Just Earth News | @justearthnews | 24 Nov 2020, 07:23 am Print

Trade restrictions: Australian govt asks China to explain why it has been singled out Australia-China

Image: Wikimedia Commons

Canberra: Australia's trade minister has said China should explain why it appears to have singled out Australia with a range of import restrictions that have disrupted trade flows and undermined trust in the economic ties.

With Australia and its largest trading partner locked in a stalemate over how to end the tensions, Australian Trade Minister Simon Birmingham also used a television interview on Sunday to accuse the Chinese embassy in Canberra of taking a number of unhelpful actions this year, reports The Guardian.

A Chinese embassy official told Guardian Australia on Friday that “the problem is all caused by the Australian side” and Canberra should stop treating China as a strategic threat if it wanted to resume ministerial level talks that have been frozen since early this year.

Simon Birmingham told Sky News that the ball is in China's court right now.

"From the Australian Government’s perspective we, like China or any other nation, will always stand up for our values and our interests and protect our sovereignty and security. But that doesn’t mean that we aren’t also open to dialogue, engagement and cooperation with our partner countries across the globe. And that is very much where we are at with China, that as a government Australia is willing to continue in all of the areas of mutual benefit in engagement between Australia and China," he said.

"We have emphasised and stressed that time and time again. Our cooperation, our economic partnership has been outstanding for each of our countries and for the region over the last couple of decades. It’s lifted hundreds of millions of people out of poverty, created enormous new opportunities in growth across this region," he said.

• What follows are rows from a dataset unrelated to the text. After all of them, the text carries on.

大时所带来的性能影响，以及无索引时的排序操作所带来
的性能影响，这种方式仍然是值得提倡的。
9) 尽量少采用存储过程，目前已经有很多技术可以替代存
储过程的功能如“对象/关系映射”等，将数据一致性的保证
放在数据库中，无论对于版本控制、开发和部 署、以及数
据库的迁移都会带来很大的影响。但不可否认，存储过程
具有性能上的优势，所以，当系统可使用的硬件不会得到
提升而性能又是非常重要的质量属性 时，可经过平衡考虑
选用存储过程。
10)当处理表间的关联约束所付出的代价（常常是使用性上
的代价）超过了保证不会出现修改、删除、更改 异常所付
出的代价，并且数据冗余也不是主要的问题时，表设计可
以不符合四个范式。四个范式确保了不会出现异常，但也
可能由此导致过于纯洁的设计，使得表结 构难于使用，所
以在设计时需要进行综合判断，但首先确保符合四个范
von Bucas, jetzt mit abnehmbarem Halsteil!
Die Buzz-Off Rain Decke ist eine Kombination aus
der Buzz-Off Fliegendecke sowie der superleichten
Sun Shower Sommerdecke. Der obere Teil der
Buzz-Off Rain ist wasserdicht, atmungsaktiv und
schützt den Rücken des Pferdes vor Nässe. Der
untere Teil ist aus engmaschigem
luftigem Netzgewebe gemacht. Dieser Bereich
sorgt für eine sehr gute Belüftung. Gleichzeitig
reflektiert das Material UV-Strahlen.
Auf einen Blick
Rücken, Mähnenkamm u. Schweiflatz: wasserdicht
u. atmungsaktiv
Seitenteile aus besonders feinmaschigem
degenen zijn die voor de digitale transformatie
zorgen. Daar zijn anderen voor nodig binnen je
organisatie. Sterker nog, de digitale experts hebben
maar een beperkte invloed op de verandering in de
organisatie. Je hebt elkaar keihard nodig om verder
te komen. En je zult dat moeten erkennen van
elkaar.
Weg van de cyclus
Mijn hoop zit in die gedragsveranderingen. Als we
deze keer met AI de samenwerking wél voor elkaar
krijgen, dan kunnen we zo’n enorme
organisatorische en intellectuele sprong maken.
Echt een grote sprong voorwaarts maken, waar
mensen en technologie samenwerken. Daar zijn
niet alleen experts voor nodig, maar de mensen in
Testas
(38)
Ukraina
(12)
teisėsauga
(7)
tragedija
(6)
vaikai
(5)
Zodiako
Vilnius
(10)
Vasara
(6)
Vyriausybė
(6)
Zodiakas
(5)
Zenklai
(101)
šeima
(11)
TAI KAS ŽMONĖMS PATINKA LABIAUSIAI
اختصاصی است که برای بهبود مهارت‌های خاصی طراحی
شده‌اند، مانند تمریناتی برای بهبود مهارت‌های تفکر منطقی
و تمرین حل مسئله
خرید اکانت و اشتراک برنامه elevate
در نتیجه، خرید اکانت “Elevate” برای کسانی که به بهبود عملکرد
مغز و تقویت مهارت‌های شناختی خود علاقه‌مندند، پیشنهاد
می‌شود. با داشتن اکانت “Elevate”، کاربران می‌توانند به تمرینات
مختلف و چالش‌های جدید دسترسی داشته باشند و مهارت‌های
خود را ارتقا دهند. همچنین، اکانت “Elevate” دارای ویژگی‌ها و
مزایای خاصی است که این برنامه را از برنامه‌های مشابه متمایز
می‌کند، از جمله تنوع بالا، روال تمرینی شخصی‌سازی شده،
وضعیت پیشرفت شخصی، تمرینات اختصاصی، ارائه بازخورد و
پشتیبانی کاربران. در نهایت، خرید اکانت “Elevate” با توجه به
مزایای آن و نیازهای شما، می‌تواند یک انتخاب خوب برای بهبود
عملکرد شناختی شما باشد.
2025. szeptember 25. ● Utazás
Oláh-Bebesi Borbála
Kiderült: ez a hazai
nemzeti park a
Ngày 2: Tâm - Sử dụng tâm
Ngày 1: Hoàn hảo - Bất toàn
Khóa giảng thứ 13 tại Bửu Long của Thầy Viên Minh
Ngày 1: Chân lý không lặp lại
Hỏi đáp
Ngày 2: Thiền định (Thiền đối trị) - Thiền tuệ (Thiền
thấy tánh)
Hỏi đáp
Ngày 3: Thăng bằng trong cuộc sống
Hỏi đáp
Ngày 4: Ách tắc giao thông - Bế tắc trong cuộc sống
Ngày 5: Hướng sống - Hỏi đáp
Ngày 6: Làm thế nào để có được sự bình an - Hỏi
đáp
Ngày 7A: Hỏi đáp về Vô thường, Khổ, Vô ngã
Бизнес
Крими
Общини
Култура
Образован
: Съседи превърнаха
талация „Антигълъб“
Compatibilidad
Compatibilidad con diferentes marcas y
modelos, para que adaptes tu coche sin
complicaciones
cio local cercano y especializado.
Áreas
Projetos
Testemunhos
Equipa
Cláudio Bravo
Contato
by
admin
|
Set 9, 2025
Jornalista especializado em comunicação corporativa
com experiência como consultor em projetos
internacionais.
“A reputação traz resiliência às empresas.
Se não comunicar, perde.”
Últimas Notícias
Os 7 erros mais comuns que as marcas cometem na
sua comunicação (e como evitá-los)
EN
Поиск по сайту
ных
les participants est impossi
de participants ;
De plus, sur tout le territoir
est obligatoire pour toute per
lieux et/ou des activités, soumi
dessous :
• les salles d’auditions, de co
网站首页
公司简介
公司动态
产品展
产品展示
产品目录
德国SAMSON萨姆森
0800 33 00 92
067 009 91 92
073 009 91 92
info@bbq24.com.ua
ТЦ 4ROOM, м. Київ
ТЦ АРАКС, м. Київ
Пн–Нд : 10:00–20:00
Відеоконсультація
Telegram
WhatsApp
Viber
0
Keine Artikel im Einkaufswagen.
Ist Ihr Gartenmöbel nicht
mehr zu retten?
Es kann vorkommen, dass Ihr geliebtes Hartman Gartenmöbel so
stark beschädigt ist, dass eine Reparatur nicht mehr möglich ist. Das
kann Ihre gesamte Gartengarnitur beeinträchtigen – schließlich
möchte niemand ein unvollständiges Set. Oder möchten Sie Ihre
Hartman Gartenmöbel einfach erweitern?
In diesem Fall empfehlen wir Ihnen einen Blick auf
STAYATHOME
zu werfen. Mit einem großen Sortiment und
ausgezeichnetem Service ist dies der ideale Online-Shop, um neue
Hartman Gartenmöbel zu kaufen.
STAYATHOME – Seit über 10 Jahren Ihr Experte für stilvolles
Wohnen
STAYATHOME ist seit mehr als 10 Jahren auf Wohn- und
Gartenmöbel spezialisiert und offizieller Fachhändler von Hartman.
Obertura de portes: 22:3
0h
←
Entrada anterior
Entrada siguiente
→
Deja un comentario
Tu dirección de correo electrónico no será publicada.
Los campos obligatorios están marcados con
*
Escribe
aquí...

"And that is certainly why we think it is in China’s best interest, Australia’s best interest, the region’s best interest, at a time when economic recovery is so crucial, for that cooperation to continue. And it’s why we are so deeply concerned at the fact that the number of regulatory interventions China has taken this year that seem to have disrupted the flow of trade do then undermine that economic cooperation," the Minister said.

Australian PM Scott Morrison has said he would not compromise his country's national security and sovereignty, amid growing bitterness in the relationship with Beijing.

"Australia can never compromise on our national interests," the PM was quoted as saying by News Nine.

Speaking to the Today Show from quarantine in the Lodge after returning from Japan, Prime Minister Morrison said the Australian government, "won't be compromising on the fact we will set what our foreign investment laws are or how we build our 5G telecommunications networks or how we run our systems protecting against interference in the way we run our country.

"We won't be changing any of that," he said.

"We make our laws, our rules and pursue our relationships in our interests," he said.

"We stand up with other countries, whether it be on human rights issues or things that are carrying around the world including in China, we will continue to do that in accordance with our values," the PM said.

China recently claimed that Australia's repeated wrong acts and remarks on issues concerning China's core interests have deteriorated the relationship between the two nations.

"The Australian side should own up to the crux of the matter, take China's concerns seriously and adopt concrete actions to correct their mistakes,"  said foreign affairs ministry spokesman Zhao Lijian during a routine press conference on Thursday. 

"I also want to stress that with mutual respect serving as the basis for state-to-state relations, China firmly opposes the act of hurting other country's interests in the name of protecting one's own and imposing one's will on others under the excuse of protecting its own values." he said.